By way of an example, FIG. 1 reproduces the standard sequence given by SGS-THOMSON MICROELECTRONICS for the memory marketed under the reference M28C64. This sequence is made for a memory with 13 address bits and 8 data bits. Since the addresses may vary according to the capacity of the memory, those skilled in the art can ascertain that the addresses always have the same form for the EEPROM type memories.
In an EEPROM memory, a microcontroller identifies the instruction sequence. Then the data elements to be written in the page are stored in buffer registers. When all the registers corresponding to a page have received a data element, the microcontroller starts a parallel write operation in all the cells of the word line and in a storage cell, conventionally called an SDP (for Software Data Protection) which indicates that the memory is protected and prohibits writing in the memory. The SDP cell is of same type as the memory cells providing the memory array, but is generally separate from the memory array. In EEPROM memories, a simple AND gate receiving the memory write command and a bit indicating the writing of the SDP are enough to carry out the programming of the SDP cell.
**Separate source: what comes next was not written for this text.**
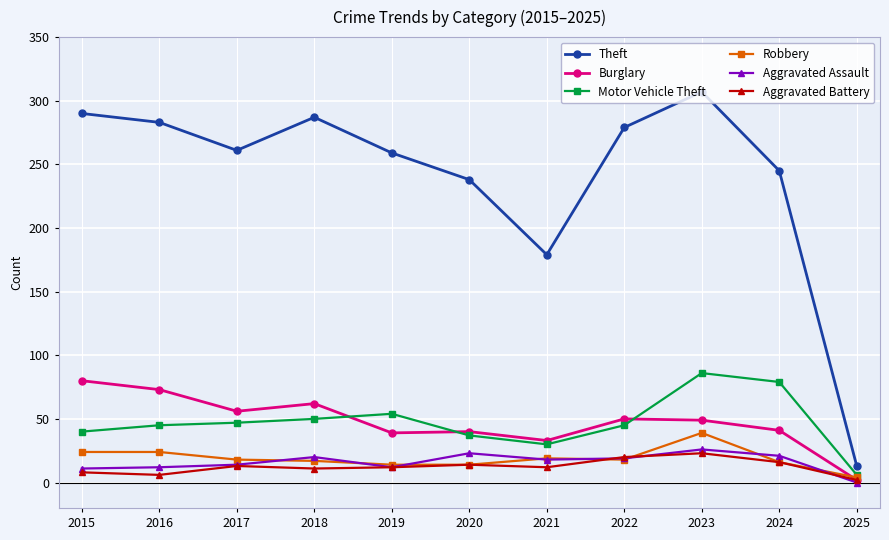

Rank the series at 2015 from lowest to highest value.

Aggravated Battery, Aggravated Assault, Robbery, Motor Vehicle Theft, Burglary, Theft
The transposition of this type of instruction to a FLASH type memory poses a problem to those skilled in the art. Indeed, programming by hot electrons requires greater energy than programming by the tunnel effect. Consequently, the parallel writing of all the data elements in the memory is unthinkable in a FLASH type memory. To write the data elements present in the various registers, a sequential write operation is used, programming the memory word by word. However, in this case it is no longer possible to manage the SDP cell in the same way as an EEPROM. An obvious approach may include using the microcontroller to program the SDP cell after having finished the writing of the page. Nevertheless, this approach is rather cumbersome and slows down the microcontroller.
It may be desirable to have a device for the writing of the SDP cell that enables the automatic writing of this SDP cell without the intervention of the microcontroller. It may also be desirable to use a microcontroller not very different from that used for an EEPROM, thus reducing the time needed to devise and finalize the microcontroller and its program.